Elementary education turns on much more than reading, writing, and arithmetic. At Abner Gibbs, even in third and fourth grade, we couldn’t escape life’s weightier lessons about love and death.

One day, two of my pals went home for lunch. While playing a game of war, one removed a loaded .45-caliber pistol from his father’s Army holster and accidentally shot the other kid in the stomach. When you are 8 or 9, death means somebody isn’t coming back to school.

Love was more chaste then. Judy Waltermire was always in love. “Love,” she said, “was holding hands, going to a movie, or playing catch.” Over lunch last month she told me her true love was our sixth-grade teacher, Mr. Cruickshank, with whom none of the sixth-grade boys could hope to compete. A child’s most repetitive lesson, even at the nearly idyllic Abner Gibbs, is that “life isn’t fair.”

Cruelty is a conjoined twin of unfairness. Some boys used to taunt poor Nancy Frisbee, alleging she had cooties. In fact, all she had was beautiful fiery red hair and freckles. She was often reduced to tears until Miss Goodman put a stop to it.

You have to wonder if similar cruelties will go unnoticed amid the anonymity of a 600-pupil
elementary school.

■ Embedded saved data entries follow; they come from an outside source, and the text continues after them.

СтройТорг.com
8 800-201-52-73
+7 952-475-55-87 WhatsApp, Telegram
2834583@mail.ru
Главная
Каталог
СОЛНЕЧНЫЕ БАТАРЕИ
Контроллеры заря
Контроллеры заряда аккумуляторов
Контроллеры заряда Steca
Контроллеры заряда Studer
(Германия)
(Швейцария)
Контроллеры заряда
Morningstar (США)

Friends say that out of the crucible of that torment, Nancy grew into one of the “loveliest, happiest, kindest women in the entire city of Westfield.”

After Abner Gibbs is gone I will still wonder what happened to the Filipino salesman who did magic tricks at recess while selling his rhinestone-studded yo-yos. I wonder if normal public schools will ever again teach kids to sight-read music in second grade, and if a 600-pupil factory will flood the playground to make an ice skating rink in winter.

Abner Gibbs is being replaced by what the educational nomenklatura says will be “better.” Wordsworth may have been right after all: “We will grieve not, rather find strength in what remains behind.”

What remains is the reality that once there actually was a Norman Rockwell world. And some of us were blessed enough to have lived there in a school called Abner Gibbs.
Walter Rodgers, a former senior international correspondent for CNN, writes a biweekly column.